De l’autre côté – (Turquie/Allemagne – 2h02) de Fatih Akin avec Baki Davrak, Nursel Kose, Hanna Schygulla…
Le tourbillon de la vie
Un père alcoolique, une prostituée, un prof de fac, une militante politique turque, une étudiante allemande, une mère divorcée… Fatih Akin nous raconte une histoire touchante à travers le parcours croisé de ces six personnages entre l’Allemagne et la Turquie. Son nouvel opus ne souffre pas de l’artificialité propre à de nombreux films « choraux » (vous avez dit Babel ?) : il y a ici une cohérence, une unité narrative forte qui rend le récit très fluide alors que l’histoire qui nous est contée s’avère plutôt complexe.

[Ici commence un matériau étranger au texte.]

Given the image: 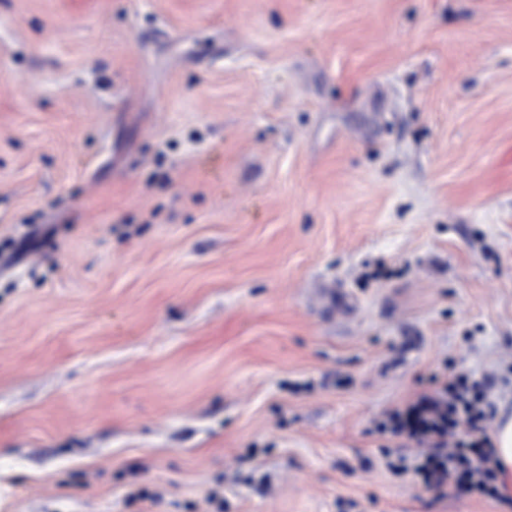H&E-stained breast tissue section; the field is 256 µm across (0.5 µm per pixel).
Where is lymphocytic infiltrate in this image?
<instances>
[{
  "label": "lymphocytic infiltrate",
  "mask_w": 512,
  "mask_h": 512,
  "mask_svg": "<svg viewBox=\"0 0 512 512\" xmlns=\"http://www.w3.org/2000/svg\"><path fill=\"white\" fill-rule=\"evenodd\" d=\"M495 412V401L480 383L457 375L389 412L379 429L424 447L412 471L425 485L465 486L498 499L500 465L485 427Z\"/></svg>",
  "instance_id": "f902f5d3"
}]
</instances>
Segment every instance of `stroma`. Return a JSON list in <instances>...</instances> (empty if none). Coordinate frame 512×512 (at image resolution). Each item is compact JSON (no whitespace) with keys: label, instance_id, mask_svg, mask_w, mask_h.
I'll return each instance as SVG.
<instances>
[{"label":"stroma","instance_id":"35a3bbf8","mask_svg":"<svg viewBox=\"0 0 512 512\" xmlns=\"http://www.w3.org/2000/svg\"><path fill=\"white\" fill-rule=\"evenodd\" d=\"M512 411V0H0V512H512L375 425Z\"/></svg>","mask_w":512,"mask_h":512}]
</instances>
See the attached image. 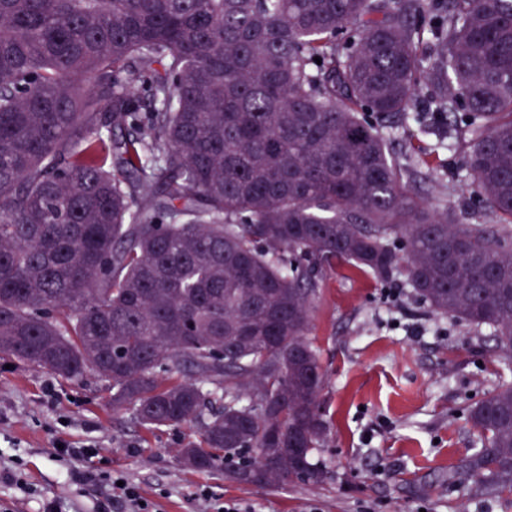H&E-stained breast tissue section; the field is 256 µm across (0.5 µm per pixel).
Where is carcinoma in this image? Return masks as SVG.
Returning <instances> with one entry per match:
<instances>
[{
	"label": "carcinoma",
	"instance_id": "obj_1",
	"mask_svg": "<svg viewBox=\"0 0 512 512\" xmlns=\"http://www.w3.org/2000/svg\"><path fill=\"white\" fill-rule=\"evenodd\" d=\"M397 116L468 134L497 229L414 190ZM337 262L512 355V0H0L1 354L203 422L193 469L319 483L309 330ZM468 420L458 479L512 490V383Z\"/></svg>",
	"mask_w": 512,
	"mask_h": 512
}]
</instances>
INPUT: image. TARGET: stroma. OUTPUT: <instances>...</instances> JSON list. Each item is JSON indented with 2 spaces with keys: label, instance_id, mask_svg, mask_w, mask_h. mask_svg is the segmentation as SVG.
<instances>
[{
  "label": "stroma",
  "instance_id": "stroma-1",
  "mask_svg": "<svg viewBox=\"0 0 512 512\" xmlns=\"http://www.w3.org/2000/svg\"><path fill=\"white\" fill-rule=\"evenodd\" d=\"M409 165L416 188L465 212L469 224L493 227L471 186L463 151H431L414 130ZM309 337L326 372L320 412L328 426L312 455L324 482L241 487L223 469L183 466L178 448L199 441L202 426L154 427L132 411L113 410L107 383L94 375L69 380L0 359V512H128L122 499L73 483L58 442L92 448L95 469L138 485L158 512H206L202 493L240 503L244 512H512V494L480 493L452 476L481 434L468 409L502 381L512 357L500 355L491 329L432 314L402 278L380 281L348 264L325 269Z\"/></svg>",
  "mask_w": 512,
  "mask_h": 512
}]
</instances>
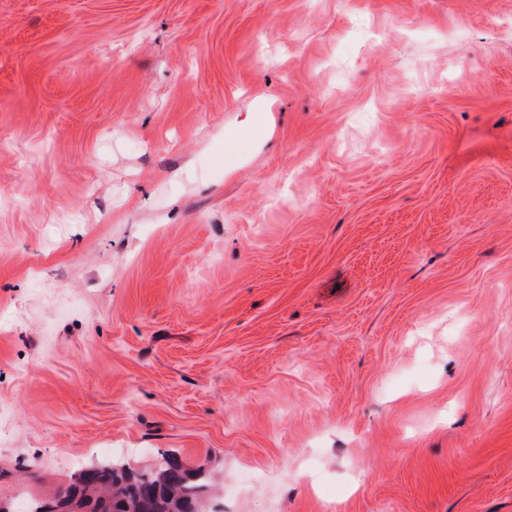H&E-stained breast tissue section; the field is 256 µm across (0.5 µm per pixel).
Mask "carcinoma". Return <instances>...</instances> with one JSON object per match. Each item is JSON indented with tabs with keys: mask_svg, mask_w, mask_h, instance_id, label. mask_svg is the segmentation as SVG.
Wrapping results in <instances>:
<instances>
[{
	"mask_svg": "<svg viewBox=\"0 0 512 512\" xmlns=\"http://www.w3.org/2000/svg\"><path fill=\"white\" fill-rule=\"evenodd\" d=\"M66 493L85 512H212V479L191 470L172 454L144 469L128 471L105 463L82 471Z\"/></svg>",
	"mask_w": 512,
	"mask_h": 512,
	"instance_id": "carcinoma-1",
	"label": "carcinoma"
}]
</instances>
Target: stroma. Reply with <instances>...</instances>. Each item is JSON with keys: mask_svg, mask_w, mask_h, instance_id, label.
Segmentation results:
<instances>
[{"mask_svg": "<svg viewBox=\"0 0 512 512\" xmlns=\"http://www.w3.org/2000/svg\"><path fill=\"white\" fill-rule=\"evenodd\" d=\"M163 453L512 512V0H0V504ZM257 112H248L246 118L234 127L230 134L224 135V161L228 162V170L233 168L246 153L248 148L258 139L261 133V121Z\"/></svg>", "mask_w": 512, "mask_h": 512, "instance_id": "obj_1", "label": "stroma"}]
</instances>
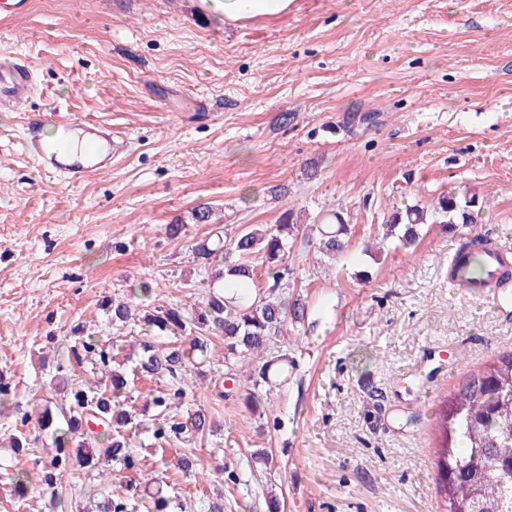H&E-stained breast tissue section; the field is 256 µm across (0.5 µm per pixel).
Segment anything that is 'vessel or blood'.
Returning a JSON list of instances; mask_svg holds the SVG:
<instances>
[{
    "mask_svg": "<svg viewBox=\"0 0 512 512\" xmlns=\"http://www.w3.org/2000/svg\"><path fill=\"white\" fill-rule=\"evenodd\" d=\"M33 90V74L28 66L17 62L0 65V107L24 102ZM74 129L84 144L83 151L76 153L67 148H45L41 143L38 122H30L25 132V145L37 165L63 176L69 183H80L110 168L113 159L126 149L125 139L113 136L111 129L97 121L80 120L75 123Z\"/></svg>",
    "mask_w": 512,
    "mask_h": 512,
    "instance_id": "vessel-or-blood-1",
    "label": "vessel or blood"
}]
</instances>
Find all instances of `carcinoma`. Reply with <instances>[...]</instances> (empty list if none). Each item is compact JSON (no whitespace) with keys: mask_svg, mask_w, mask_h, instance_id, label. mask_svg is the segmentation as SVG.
Returning <instances> with one entry per match:
<instances>
[{"mask_svg":"<svg viewBox=\"0 0 512 512\" xmlns=\"http://www.w3.org/2000/svg\"><path fill=\"white\" fill-rule=\"evenodd\" d=\"M478 199L475 195H444L432 210L417 205L393 212L382 239H396L405 246L420 240L426 224H472ZM299 216L293 208L283 211L277 224L250 227L228 239L222 247L203 241L194 248L197 262L211 270L205 300L191 312L179 306L158 305L133 313L125 301L103 303L107 322L123 326L136 320L149 338L140 343L135 369L150 377L168 376L170 383L151 400L155 409L152 436L160 444L205 439L218 426L202 408L179 409L186 393L178 375L189 368H201L208 361L211 338L224 337V364L228 371L243 361L249 366L254 387L274 388L288 369V355L279 346L305 325L309 304L296 296L281 297L291 287L287 260L297 237ZM318 251L330 260L348 253L349 225L334 211L317 227ZM479 239L460 245L459 257L450 269L454 286L482 292L504 284L509 275L492 280L487 264L478 251ZM260 255L261 267L252 265ZM261 270L267 285L257 283ZM225 280L231 293L215 290ZM74 345L56 366L57 384L65 388L67 406L52 413L42 411L41 428L51 431L55 451L37 462L41 490L55 495L65 478L80 471L85 478L103 484L110 478L109 462H118L127 470L139 468L133 444L123 429L133 420L124 406L128 380L114 367L116 355L100 348L93 336L81 326L73 328ZM178 336L160 350L154 339ZM85 362L101 373L95 382L72 383L68 379L72 362ZM438 434L436 493L442 512H512V352L500 354L465 375L458 387L440 401L435 418ZM30 437L22 431L12 434L3 448L5 459L18 460L30 454ZM158 477L145 476L101 502L99 512H172V498Z\"/></svg>","mask_w":512,"mask_h":512,"instance_id":"1","label":"carcinoma"}]
</instances>
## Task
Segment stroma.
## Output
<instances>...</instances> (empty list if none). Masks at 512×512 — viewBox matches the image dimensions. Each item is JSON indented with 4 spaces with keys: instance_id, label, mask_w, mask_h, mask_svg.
<instances>
[{
    "instance_id": "stroma-1",
    "label": "stroma",
    "mask_w": 512,
    "mask_h": 512,
    "mask_svg": "<svg viewBox=\"0 0 512 512\" xmlns=\"http://www.w3.org/2000/svg\"><path fill=\"white\" fill-rule=\"evenodd\" d=\"M29 2L0 7V55L35 80L28 111L0 112V376L35 443L18 467L26 499L0 465V512H54L38 486L52 448L38 417L62 400L52 377L74 325L108 347L139 342L137 323L108 325L103 299L191 308L209 281L193 246L290 207L307 222L289 264L312 315L288 350L293 370L263 398L277 424L249 419L247 375L225 392L217 337L182 384L220 432L159 450L141 431L137 454L183 512L219 495L224 512H267L272 491L281 512H435L437 401L512 351V304L448 282L463 238L512 250V0H296L237 28L200 0ZM37 116L49 139L61 120L109 124L126 150L69 184L25 152ZM450 191L477 195L476 223L432 224L416 250L364 255L394 209ZM203 204L214 223L193 222ZM334 208L349 216L351 256L332 266L312 226ZM459 348L464 363L430 373V356ZM184 454L203 477L171 468Z\"/></svg>"
}]
</instances>
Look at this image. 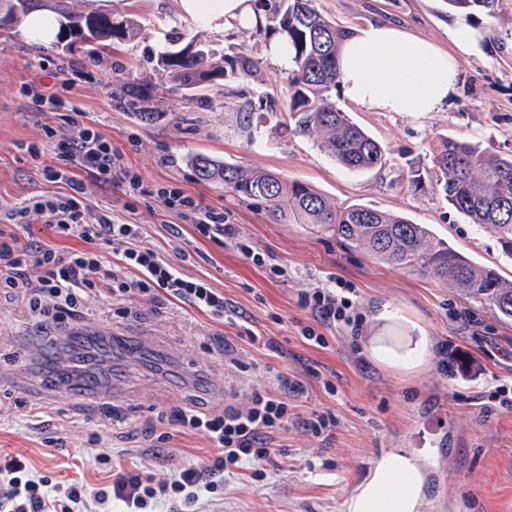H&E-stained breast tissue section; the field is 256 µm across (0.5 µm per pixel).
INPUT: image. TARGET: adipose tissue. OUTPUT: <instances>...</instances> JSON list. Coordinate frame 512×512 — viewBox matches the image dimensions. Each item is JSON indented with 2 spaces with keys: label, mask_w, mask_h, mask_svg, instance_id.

Le jury du dernier festival de Cannes ne s’est pas trompé en lui attribuant le prix du meilleur scénario. Alors qu’on pouvait s’attendre à des oppositions « de blocs » — Orient/Occident, homme/femme… —, c’est à l’intérieur même de la famille que les scissions s’opèrent. La rupture de ce lien fort et premier obligera chacun à chercher par la suite un parent de substitution, cette quête demeurant le véritable moteur du film. Plus que sa portée politique, c’est sa dimension humaniste et tragique qui nous émeut. Les personnages vont se chercher, se croiser sans se voir et se retrouver : la vie selon Akin est un grand manège, une sorte jeu dont nous sommes moins les acteurs que les sujets. On est « pris » dans un mouvement — l’amour, la politique — qui, loin de nous libérer, nous conduit tout droit à la mort. De l’autre côté fait ainsi peut-être plus référence à la camarde qu’à de quelconques frontières. Et si l’enchaînement des faits nous séduit, on ne peut en dire autant du jeu des acteurs, qui peinent parfois à « porter » leurs personnages. On aurait aussi aimé pouvoir profiter un peu plus longtemps de ces quelques plans fixes sur le ciel ou une route, dont la beauté nous suggère bien plus de choses qu’un long discours. Rien de grave toutefois, ces petits défauts ne rendent le film que plus touchant.